課題文 >>
───
前置詞ofのイメージを徹底解説!丸暗記を脱出する英語のコアイメージ習得法

💡 佐藤先生とミライくんの「of」白熱教室

ミライくん ミライくん
「先生、英語の前置詞って本当に苦手です。特に『of』が出てくると、どう訳していいか全然わからなくなっちゃうんです。学校では『〜の』って覚えるように言われたんですけど、それだと意味が通じないことが多くて……」
佐藤先生 佐藤先生
「なるほどね、ミライくん。確かに『of』をただ『〜の』と丸暗記してしまうと、英語がどんどん難しく感じられるようになるんだ。でもね、それはミライくんの頭が悪いわけじゃなくて、覚え方にちょっとしたコツが必要なだけなんだよ」
ミライくん ミライくん
「本当ですか? コツがあるならぜひ知りたいです。だって、テストで『a cup of tea』とか『a member of the club』とかたくさん出てくるのに、毎回勘で訳している状態なんです」
佐藤先生 佐藤先生
「それじゃあ、今日は『of』の正体を完全にマスターしちゃおう。まずね、前置詞を覚えるときは、日本語の訳を覚えるのではなくて、その言葉が持っている『イメージ』を頭の中に思い浮かべることが大切んだ」
ミライくん ミライくん
「イメージですか? 前置詞にイメージなんてあるんですか?」
佐藤先生 佐藤先生
「大ありだよ。例えば、机の上にリンゴがあるときの『on』は『上に乗っかって、ぴったりくっついている』イメージだよね。じゃあ、『of』はどんなイメージだと思う?」
───
提示資料 >>
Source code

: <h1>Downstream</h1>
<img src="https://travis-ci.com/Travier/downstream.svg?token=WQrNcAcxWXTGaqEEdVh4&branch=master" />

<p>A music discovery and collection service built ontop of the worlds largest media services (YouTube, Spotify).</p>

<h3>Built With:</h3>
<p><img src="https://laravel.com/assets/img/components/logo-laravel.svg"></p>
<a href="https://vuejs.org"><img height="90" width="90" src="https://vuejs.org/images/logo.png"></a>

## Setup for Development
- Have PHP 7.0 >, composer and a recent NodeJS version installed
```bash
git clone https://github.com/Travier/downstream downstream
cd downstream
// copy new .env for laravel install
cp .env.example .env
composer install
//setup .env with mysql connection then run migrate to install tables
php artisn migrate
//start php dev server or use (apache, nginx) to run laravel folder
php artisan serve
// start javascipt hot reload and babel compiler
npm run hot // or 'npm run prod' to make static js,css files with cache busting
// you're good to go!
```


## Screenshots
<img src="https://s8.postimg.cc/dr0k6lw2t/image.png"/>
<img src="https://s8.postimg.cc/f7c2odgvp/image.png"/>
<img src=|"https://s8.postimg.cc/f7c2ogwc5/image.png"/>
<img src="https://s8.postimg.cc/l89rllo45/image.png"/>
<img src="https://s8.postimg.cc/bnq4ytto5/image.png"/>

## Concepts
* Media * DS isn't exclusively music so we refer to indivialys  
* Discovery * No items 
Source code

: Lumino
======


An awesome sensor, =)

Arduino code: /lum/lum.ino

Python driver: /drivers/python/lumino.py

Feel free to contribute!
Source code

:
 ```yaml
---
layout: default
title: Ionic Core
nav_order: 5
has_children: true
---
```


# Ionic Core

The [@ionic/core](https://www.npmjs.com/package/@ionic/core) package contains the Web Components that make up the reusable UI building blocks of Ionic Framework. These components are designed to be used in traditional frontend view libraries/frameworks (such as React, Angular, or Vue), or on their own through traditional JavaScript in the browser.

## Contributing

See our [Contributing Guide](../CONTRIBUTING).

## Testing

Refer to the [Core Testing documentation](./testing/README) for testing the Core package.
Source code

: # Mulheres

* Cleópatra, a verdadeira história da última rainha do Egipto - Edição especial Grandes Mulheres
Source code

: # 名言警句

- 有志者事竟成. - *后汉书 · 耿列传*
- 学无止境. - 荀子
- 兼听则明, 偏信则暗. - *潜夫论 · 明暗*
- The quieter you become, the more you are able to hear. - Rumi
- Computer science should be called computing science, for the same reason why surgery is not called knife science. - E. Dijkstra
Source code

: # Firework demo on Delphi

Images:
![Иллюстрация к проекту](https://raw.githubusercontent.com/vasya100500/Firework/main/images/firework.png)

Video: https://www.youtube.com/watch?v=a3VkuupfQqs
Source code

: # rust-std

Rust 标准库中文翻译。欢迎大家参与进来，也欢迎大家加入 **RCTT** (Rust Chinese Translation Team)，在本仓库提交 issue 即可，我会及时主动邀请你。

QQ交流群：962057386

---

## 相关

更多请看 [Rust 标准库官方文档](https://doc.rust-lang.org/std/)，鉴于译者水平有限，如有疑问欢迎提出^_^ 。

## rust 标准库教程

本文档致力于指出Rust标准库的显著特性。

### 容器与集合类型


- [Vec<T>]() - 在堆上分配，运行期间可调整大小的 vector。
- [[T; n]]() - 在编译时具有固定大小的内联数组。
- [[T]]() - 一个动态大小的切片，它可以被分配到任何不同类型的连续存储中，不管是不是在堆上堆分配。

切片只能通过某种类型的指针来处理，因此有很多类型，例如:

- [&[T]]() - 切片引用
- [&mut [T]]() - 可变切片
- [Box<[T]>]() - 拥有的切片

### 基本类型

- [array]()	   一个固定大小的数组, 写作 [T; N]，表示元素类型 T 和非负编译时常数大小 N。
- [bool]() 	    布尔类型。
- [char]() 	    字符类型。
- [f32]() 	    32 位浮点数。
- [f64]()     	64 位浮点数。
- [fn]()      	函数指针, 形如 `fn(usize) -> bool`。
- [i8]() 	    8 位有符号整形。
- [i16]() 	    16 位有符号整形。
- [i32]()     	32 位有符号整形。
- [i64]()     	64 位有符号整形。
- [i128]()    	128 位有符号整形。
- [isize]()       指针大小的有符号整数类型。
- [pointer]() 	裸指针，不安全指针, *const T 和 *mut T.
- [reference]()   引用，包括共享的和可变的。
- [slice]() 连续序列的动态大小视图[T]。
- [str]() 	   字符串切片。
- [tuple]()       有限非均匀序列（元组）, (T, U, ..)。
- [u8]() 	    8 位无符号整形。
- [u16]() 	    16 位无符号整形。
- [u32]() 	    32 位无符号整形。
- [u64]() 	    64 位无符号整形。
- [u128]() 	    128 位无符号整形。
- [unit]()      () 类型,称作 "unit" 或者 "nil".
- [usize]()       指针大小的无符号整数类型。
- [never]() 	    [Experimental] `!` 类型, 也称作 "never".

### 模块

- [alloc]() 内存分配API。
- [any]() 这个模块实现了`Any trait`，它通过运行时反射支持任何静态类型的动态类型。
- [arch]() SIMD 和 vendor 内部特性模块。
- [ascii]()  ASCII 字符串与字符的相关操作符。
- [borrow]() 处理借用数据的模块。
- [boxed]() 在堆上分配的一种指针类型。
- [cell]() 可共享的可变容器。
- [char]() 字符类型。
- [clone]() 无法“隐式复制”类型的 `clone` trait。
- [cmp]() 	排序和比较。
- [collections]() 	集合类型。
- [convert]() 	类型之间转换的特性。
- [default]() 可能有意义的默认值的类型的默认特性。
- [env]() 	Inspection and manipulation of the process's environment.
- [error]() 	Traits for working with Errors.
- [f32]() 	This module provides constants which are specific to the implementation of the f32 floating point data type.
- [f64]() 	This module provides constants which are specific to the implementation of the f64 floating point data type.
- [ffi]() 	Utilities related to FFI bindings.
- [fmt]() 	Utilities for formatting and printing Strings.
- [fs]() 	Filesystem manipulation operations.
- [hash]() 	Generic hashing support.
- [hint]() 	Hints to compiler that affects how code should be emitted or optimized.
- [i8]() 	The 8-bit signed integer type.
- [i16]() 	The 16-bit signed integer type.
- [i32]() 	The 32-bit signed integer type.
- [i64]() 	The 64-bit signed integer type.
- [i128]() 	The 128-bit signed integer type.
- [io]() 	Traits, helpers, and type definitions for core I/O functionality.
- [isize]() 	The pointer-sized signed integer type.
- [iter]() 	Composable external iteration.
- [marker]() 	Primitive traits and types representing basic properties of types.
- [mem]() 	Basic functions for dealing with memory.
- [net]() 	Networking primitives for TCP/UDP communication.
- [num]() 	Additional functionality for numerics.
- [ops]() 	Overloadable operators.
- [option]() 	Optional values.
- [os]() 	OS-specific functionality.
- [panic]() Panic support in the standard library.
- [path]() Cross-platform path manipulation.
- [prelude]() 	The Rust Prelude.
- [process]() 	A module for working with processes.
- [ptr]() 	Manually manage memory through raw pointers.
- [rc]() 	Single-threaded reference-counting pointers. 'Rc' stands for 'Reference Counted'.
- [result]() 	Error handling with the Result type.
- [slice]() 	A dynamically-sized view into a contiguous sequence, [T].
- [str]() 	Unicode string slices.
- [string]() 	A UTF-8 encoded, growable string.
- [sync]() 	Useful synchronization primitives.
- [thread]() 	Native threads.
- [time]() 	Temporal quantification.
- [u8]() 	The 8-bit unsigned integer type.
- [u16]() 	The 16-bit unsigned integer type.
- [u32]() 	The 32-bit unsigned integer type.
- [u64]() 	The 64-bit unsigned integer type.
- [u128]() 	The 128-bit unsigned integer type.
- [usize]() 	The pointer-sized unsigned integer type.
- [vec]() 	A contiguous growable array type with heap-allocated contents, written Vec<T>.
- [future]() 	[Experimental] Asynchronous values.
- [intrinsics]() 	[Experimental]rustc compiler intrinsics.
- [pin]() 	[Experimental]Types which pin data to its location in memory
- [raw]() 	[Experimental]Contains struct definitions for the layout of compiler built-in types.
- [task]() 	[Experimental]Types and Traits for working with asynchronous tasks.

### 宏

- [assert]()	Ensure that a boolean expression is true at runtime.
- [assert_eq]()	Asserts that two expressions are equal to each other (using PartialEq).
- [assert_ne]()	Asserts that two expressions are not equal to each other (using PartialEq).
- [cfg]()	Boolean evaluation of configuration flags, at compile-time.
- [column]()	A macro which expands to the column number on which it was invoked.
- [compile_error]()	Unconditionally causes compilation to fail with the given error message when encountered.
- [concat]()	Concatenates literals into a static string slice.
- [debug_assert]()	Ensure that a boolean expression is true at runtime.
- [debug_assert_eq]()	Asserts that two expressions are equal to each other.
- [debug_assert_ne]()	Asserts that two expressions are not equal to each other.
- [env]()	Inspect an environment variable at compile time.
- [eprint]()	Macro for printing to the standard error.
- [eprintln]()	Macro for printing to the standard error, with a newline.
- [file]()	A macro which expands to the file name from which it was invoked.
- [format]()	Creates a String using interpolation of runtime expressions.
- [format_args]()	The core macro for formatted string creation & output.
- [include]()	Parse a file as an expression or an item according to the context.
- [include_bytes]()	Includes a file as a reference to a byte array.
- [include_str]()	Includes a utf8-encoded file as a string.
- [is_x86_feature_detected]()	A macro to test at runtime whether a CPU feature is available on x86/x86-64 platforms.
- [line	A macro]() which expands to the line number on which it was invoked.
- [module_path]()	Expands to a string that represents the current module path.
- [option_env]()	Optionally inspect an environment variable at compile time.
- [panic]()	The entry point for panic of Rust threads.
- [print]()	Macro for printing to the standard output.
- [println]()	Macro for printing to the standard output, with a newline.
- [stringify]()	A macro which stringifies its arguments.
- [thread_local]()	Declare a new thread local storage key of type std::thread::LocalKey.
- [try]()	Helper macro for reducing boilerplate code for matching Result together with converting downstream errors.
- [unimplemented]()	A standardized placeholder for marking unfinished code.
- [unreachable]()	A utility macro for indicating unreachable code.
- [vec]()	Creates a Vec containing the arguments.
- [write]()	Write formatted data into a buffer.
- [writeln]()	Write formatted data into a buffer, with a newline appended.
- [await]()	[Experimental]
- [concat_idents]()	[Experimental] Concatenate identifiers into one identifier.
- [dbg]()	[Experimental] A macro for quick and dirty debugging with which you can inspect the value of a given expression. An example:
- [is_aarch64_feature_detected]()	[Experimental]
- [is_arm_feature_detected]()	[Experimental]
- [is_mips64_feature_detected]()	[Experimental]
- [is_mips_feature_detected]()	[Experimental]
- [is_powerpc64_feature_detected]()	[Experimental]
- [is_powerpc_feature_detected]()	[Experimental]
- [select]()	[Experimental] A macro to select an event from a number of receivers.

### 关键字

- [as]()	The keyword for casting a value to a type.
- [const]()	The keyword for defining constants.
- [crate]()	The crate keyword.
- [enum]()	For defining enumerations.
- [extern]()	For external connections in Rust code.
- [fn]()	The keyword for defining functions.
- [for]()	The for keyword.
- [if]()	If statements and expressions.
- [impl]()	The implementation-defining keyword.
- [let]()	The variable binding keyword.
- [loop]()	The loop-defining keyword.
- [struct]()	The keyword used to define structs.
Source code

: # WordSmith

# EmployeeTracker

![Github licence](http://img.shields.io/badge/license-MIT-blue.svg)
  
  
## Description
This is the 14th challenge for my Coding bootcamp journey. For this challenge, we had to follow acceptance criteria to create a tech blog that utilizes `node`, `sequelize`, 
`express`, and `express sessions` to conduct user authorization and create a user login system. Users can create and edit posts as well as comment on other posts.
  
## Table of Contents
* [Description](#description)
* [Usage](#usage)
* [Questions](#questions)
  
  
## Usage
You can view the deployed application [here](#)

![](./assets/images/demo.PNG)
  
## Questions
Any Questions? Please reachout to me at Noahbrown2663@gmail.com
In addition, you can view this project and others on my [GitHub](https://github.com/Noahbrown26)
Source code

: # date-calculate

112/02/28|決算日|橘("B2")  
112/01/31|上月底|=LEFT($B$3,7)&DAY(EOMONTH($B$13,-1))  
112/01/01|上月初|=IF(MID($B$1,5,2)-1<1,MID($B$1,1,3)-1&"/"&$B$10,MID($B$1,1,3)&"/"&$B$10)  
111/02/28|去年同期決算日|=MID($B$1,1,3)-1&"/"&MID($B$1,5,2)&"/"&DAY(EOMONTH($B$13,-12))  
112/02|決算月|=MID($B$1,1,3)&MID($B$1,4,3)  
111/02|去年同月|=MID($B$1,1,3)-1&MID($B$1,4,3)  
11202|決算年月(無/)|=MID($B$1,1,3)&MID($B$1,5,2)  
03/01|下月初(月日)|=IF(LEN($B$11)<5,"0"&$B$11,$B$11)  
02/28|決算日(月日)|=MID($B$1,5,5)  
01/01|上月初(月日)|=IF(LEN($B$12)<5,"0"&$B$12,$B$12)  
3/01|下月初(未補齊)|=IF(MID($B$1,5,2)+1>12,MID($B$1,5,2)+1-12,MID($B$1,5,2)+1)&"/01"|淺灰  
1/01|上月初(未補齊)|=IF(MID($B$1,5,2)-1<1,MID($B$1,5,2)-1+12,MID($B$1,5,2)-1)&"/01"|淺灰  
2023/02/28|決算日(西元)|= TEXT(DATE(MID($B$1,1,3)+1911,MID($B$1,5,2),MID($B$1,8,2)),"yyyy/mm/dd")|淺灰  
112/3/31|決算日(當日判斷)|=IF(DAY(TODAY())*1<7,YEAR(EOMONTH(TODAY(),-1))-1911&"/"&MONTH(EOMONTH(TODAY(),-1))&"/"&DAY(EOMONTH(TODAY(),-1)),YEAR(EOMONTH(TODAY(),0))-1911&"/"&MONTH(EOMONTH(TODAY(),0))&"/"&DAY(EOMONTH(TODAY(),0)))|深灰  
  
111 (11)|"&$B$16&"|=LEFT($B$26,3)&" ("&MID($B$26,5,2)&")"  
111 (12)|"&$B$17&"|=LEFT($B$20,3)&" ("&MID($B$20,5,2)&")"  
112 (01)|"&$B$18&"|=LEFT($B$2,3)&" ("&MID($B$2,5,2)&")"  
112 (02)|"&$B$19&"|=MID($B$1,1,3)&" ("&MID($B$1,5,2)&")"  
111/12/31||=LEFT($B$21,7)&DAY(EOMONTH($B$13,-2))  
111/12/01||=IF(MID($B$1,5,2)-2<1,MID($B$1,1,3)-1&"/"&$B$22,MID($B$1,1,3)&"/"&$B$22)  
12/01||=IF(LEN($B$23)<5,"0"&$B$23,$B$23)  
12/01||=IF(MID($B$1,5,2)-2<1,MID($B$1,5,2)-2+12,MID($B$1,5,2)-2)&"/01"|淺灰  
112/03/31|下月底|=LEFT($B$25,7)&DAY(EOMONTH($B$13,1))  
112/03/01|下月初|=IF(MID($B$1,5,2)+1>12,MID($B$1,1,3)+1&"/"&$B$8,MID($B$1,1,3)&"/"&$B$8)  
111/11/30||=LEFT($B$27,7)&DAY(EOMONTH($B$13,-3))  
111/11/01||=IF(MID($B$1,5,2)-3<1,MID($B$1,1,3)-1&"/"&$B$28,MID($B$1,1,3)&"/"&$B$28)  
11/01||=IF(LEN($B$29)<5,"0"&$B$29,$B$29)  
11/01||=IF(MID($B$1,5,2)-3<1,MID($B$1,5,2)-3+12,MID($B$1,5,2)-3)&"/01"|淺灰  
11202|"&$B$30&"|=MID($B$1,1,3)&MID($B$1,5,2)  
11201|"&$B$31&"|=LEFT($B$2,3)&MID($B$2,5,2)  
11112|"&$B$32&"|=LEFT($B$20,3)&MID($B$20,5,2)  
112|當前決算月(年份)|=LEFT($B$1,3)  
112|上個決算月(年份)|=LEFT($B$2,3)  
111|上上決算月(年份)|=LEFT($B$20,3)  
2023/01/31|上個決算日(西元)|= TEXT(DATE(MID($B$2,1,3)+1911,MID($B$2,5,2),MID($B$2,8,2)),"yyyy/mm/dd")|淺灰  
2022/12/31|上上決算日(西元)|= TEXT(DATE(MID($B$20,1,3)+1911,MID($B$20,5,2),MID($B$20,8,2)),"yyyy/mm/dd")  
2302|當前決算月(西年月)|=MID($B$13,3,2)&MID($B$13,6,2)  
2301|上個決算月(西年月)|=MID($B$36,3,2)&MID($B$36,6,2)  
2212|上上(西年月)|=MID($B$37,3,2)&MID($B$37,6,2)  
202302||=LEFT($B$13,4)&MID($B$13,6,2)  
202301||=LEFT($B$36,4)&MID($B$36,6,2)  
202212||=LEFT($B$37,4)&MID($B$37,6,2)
───
やること >>
[A] 課題文では、ミライくんが「of」の訳し方に困っている理由がどう説明されているか、一から三文でまとめてください。
[B] 課題文の「前置詞ofのイメージを徹底解説!丸暗記を脱出する英語のコアイメージ習得法」から「が通じないことが多くて……」」までを、「苦手」を「不得意」に置き換えて書き直してください。
[C] 課題文で、机の上にリンゴがあるときの「on」はどんなイメージだと説明されていますか。

解答 >>
[A] 学校では「of」を「〜の」と覚えるように言われたが、その訳では意味が通じないことが多いからです。そのため「of」が出てくると、どう訳せばよいのか全然わからなくなってしまいます。

[B]
前置詞ofのイメージを徹底解説!丸暗記を脱出する英語のコアイメージ習得法

💡 佐藤先生とミライくんの「of」白熱教室

ミライくん ミライくん
「先生、英語の前置詞って本当に不得意です。特に『of』が出てくると、どう訳していいか全然わからなくなっちゃうんです。学校では『〜の』って覚えるように言われたんですけど、それだと意味が通じないことが多くて……」

[C] 上に乗っかって、ぴったりくっついているイメージです。